## Brano da leggere:
:::
Ricevo il seguente articolo da un socio del Circolo dei Saggi Bevitori, con invito alla pubblicazione. Come da mia abitudine pubblico più che volentieri.
Raffaele Troisi: Mi sembra ingrato, aver degustato il meglio della sua produzione e non scrivere nemmeno una riga di ringraziamento .
Inizia con vera modestia, tranquillo , come i suoi vini: ci parla delle sue vigne, della sua azienda, del suo territorio, delle sue difficoltà (chi non ne ha), dopo un po’ presti più attenzione perché è uno che il vino lo fa sul serio, realizzi che dietro la presentazione c’ è una capacità tecnica non indifferente .
:::
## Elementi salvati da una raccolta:
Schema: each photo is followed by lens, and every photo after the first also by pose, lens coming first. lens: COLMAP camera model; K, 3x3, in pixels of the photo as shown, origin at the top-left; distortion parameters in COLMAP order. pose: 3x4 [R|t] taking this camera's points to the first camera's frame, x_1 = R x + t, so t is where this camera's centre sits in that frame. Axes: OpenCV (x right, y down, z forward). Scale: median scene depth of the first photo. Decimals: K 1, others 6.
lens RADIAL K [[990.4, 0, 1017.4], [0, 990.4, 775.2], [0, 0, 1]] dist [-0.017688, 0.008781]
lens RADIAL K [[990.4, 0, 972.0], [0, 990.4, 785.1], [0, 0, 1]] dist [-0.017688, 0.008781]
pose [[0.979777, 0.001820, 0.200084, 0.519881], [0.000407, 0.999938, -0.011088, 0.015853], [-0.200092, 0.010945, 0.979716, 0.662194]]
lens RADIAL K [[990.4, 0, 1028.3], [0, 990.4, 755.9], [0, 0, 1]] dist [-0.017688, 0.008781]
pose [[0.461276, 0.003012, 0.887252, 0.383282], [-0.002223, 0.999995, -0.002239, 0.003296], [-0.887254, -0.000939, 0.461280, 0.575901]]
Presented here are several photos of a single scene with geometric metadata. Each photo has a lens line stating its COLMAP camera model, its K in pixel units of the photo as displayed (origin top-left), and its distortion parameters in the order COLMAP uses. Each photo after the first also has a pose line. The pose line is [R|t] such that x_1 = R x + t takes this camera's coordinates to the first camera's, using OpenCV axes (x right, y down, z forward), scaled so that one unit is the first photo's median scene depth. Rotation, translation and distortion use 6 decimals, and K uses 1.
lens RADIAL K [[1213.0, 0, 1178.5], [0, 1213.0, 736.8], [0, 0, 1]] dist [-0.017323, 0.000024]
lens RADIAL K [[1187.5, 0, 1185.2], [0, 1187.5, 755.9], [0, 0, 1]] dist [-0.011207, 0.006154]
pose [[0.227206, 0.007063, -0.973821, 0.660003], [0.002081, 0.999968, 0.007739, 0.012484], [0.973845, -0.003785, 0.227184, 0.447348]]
:::
## Cosa fare:
Ripeti alla lettera la parte del brano che si apre con le parole contenenti "Raffaele Troisi: Mi" e si chiude con "non indifferente .". L'elenco non ha alcun legame con il brano.

## Risultato del compito:
Raffaele Troisi: Mi sembra ingrato, aver degustato il meglio della sua produzione e non scrivere nemmeno una riga di ringraziamento .
Inizia con vera modestia, tranquillo , come i suoi vini: ci parla delle sue vigne, della sua azienda, del suo territorio, delle sue difficoltà (chi non ne ha), dopo un po’ presti più attenzione perché è uno che il vino lo fa sul serio, realizzi che dietro la presentazione c’ è una capacità tecnica non indifferente .